Amir Salihefendic, dosit CEO

The importance of company culture

Salihefendic approached building Twist and moving his company to asynchronous communication the same way he approaches achieving any other Objective — focus on an organic process that is inspired by an ambitious Objective, rather than a single metric at all costs. Four years into moving away from Slack, Salihefendic is seeing positive results. One metric that has exemplified that, in particular, is their 97% voluntary retention rate over 10 years. Having asynchronous communication as a default creates a very good environment for people, says Salihefendic, “especially for people who want to create.”

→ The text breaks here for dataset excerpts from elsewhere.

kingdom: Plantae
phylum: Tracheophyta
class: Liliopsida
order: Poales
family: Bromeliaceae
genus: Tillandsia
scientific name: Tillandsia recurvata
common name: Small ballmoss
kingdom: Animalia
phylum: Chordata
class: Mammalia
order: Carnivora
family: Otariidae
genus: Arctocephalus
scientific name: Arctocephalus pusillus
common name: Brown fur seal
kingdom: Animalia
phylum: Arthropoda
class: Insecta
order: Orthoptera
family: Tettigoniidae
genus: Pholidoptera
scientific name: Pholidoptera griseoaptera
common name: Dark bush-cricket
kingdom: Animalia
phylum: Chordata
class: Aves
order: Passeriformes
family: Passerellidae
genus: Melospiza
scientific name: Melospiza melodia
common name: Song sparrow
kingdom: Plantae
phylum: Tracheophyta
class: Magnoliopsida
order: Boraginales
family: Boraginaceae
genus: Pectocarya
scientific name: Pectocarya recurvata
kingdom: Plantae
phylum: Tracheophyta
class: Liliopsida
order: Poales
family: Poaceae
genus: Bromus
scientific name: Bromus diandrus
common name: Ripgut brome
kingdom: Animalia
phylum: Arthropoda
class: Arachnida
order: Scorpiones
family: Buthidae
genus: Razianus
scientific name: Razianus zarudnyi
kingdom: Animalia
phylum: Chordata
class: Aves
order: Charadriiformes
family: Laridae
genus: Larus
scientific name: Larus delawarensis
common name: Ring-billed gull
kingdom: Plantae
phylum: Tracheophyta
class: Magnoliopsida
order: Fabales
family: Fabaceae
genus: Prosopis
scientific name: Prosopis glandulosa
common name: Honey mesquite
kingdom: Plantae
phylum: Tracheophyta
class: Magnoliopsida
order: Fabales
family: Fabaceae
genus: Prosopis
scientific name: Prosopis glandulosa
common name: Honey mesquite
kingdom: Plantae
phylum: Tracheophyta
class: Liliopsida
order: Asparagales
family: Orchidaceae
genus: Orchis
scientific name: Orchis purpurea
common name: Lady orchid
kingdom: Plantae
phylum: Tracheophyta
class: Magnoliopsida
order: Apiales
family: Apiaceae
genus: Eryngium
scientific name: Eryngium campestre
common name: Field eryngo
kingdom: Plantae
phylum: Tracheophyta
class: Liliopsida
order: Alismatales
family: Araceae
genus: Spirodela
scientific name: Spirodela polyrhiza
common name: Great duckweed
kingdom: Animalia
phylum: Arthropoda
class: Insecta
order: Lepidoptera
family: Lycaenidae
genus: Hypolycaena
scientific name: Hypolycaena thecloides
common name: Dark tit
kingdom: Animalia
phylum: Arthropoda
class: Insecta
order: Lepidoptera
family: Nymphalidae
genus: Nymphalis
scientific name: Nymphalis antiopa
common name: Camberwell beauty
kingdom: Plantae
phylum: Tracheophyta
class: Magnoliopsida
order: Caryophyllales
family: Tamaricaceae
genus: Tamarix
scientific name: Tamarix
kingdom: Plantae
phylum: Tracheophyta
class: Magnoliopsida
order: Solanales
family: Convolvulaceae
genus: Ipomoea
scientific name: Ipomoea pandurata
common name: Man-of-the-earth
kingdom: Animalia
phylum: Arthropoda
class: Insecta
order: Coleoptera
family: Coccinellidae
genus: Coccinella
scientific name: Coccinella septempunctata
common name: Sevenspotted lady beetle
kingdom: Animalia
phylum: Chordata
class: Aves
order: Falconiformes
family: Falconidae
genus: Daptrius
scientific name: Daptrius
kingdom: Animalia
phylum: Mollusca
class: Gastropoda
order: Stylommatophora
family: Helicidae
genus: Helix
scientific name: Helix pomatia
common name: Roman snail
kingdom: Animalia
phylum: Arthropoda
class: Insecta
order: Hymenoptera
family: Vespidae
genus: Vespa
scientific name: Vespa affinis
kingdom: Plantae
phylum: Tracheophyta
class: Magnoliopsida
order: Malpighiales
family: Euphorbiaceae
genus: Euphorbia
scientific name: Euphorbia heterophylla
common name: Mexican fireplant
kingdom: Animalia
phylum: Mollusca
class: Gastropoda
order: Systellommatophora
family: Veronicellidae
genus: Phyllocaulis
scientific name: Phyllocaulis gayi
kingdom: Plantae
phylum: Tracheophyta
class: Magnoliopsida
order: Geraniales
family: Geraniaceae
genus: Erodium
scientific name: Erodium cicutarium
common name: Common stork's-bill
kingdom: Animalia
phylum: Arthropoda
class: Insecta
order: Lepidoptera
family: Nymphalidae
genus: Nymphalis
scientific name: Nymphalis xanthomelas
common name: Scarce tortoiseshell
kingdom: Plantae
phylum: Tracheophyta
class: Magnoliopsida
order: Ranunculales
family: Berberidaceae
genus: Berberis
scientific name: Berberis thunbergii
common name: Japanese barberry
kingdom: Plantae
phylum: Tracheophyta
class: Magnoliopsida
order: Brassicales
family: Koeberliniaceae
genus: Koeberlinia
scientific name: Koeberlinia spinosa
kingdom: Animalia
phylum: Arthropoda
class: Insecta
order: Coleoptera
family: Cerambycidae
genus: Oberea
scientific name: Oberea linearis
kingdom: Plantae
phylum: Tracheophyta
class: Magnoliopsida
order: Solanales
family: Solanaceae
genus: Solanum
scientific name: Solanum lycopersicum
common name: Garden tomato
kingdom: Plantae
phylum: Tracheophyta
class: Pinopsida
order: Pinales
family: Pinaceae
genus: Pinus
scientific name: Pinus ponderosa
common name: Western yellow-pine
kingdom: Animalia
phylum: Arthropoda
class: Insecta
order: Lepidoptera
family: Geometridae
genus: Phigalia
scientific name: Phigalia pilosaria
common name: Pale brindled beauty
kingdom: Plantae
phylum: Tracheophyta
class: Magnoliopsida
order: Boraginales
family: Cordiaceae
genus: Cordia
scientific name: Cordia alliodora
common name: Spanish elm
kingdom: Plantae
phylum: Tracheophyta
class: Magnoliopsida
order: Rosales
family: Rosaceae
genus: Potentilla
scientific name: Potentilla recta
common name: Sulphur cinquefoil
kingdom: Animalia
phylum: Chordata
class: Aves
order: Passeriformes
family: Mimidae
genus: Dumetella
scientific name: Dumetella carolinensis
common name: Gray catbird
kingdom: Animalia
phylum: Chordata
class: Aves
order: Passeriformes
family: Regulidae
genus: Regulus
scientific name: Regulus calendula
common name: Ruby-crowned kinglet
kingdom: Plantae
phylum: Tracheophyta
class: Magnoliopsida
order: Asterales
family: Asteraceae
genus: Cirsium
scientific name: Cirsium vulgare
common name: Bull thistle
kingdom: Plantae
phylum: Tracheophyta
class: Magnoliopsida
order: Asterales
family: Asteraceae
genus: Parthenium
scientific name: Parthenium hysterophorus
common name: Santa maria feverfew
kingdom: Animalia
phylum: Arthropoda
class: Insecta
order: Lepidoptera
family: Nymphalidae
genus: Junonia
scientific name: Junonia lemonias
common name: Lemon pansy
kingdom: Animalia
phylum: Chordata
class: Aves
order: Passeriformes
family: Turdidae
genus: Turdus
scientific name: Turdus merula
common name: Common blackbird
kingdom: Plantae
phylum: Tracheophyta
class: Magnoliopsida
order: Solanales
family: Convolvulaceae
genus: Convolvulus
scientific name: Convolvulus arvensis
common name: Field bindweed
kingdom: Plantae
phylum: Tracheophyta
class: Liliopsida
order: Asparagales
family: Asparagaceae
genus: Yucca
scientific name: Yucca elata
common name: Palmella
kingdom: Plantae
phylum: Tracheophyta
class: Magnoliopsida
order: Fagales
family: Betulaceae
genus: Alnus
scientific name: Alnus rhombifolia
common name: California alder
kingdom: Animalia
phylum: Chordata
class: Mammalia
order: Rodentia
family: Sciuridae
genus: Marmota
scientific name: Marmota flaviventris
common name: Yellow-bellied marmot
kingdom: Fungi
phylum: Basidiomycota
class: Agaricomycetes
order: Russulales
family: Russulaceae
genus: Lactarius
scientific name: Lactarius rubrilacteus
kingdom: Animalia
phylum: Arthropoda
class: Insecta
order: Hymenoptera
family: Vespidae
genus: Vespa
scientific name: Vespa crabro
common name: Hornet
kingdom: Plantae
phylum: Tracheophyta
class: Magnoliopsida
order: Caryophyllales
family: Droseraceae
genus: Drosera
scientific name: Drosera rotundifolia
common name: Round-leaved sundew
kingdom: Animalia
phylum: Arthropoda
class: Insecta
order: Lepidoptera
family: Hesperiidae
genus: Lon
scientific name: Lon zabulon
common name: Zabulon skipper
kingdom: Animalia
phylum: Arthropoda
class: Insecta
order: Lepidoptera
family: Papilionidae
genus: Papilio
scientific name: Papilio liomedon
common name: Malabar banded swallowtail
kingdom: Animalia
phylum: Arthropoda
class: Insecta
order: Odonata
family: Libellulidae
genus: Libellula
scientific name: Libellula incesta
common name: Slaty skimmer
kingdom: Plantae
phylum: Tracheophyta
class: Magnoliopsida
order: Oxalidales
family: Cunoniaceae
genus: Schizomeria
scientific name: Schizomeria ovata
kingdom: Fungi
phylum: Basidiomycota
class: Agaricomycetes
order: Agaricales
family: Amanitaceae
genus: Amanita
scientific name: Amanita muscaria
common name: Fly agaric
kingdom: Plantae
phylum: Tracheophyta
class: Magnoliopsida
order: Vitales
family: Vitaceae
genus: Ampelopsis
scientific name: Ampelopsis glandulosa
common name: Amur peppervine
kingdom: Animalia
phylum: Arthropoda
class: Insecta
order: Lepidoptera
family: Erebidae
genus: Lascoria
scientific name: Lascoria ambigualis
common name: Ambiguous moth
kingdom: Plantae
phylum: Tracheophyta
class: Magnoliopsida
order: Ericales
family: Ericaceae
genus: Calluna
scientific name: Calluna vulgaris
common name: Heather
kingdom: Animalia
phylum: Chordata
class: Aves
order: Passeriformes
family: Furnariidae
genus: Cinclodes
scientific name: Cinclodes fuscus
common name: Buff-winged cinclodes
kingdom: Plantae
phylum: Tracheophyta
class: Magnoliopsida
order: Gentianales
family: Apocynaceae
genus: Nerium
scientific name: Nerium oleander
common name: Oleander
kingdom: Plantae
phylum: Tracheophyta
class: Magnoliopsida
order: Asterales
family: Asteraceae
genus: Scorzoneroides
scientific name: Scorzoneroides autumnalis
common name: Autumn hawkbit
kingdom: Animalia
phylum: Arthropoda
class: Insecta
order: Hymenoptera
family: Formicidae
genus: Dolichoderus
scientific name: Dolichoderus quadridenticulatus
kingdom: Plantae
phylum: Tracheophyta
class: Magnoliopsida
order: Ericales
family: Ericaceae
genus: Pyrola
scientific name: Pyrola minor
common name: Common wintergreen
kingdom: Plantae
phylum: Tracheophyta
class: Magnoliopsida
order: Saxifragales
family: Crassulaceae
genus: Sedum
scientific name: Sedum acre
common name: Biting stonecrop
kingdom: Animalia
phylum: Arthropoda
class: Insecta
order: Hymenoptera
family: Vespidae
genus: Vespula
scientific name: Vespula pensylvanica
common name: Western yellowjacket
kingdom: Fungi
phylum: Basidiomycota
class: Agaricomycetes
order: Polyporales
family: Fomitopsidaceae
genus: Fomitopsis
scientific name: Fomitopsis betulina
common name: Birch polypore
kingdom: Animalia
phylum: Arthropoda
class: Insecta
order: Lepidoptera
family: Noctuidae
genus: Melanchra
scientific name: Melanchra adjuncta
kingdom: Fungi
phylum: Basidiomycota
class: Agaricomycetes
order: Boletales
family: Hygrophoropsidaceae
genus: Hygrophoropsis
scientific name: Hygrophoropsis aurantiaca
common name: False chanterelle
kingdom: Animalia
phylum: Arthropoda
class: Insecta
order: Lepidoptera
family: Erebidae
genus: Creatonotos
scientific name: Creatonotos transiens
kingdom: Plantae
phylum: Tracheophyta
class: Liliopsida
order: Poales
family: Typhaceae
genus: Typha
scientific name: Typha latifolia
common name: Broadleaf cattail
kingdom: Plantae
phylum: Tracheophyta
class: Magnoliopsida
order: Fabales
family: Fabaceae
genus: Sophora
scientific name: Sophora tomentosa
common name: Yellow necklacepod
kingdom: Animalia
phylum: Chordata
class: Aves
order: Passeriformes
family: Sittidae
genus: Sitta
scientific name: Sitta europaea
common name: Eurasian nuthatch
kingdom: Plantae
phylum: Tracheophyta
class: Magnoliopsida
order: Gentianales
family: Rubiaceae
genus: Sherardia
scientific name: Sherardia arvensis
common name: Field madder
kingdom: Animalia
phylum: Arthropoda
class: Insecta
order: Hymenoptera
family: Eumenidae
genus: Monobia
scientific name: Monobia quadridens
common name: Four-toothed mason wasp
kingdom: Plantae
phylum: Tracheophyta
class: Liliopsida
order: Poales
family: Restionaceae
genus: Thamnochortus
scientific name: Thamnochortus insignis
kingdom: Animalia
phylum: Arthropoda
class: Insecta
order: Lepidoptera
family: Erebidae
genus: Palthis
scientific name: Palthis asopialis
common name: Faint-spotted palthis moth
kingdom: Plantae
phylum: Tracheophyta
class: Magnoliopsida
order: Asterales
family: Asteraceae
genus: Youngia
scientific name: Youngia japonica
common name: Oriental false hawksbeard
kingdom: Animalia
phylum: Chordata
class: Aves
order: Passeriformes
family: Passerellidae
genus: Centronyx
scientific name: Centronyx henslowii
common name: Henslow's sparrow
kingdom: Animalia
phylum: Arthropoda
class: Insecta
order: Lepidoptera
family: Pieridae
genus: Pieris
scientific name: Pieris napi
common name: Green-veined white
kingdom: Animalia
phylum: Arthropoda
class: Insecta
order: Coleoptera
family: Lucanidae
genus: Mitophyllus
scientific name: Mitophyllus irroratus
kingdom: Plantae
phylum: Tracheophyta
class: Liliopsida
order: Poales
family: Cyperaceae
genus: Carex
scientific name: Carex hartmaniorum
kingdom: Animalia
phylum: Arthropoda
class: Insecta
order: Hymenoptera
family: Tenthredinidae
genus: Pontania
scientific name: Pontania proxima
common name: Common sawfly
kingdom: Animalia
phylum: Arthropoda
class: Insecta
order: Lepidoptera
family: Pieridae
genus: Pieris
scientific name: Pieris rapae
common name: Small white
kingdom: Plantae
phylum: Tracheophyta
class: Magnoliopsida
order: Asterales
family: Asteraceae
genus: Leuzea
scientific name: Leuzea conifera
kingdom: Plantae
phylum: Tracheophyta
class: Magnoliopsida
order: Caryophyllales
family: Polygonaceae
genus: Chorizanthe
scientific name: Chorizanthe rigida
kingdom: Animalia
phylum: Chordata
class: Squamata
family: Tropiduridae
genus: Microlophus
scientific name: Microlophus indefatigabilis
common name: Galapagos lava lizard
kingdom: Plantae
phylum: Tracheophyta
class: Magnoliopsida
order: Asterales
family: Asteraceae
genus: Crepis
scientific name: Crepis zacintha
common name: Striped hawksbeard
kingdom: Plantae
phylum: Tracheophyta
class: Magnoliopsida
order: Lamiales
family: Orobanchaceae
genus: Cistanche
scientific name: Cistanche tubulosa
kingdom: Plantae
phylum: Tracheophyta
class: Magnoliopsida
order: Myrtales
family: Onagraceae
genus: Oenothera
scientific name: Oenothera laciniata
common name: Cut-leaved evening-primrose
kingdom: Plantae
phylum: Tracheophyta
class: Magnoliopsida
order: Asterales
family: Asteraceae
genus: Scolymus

Loury agrees. “Shifting to collaborating asynchronously has been a game-changer for me personally and for our team. It allows us to have more thoughtful and inclusive conversations, since people don’t feel a panic to respond immediately in the moment. Discussions may take a bit longer, but I’m confident that they’re ultimately richer as people have the space and time to really step back to consider how they’re going to respond.”

Building Twist was an ambitious goal for Doist. But the company chose to make the investment because it was consistent with their philosophy of what they want to see in the world. And that’s exactly the kind of thinking that OKRs promote — aspirational and centered on building something that is close to achieving a company’s “higher-calling.”

OKRs provide a tool to identify what’s important and necessary to get a company closer to that goal; and for Doist, that means building a new product to change their work culture for the better, and in turn, for other workplaces. As Salihefendic wrote in a blog post, “Calm, asynchronous communication isn’t the norm. It’s going to take a major shift in thinking to recognize that focus and balance are vital assets that companies need to protect in order to be successful. We’re betting that in the future, the most successful companies will be the ones who make that shift.”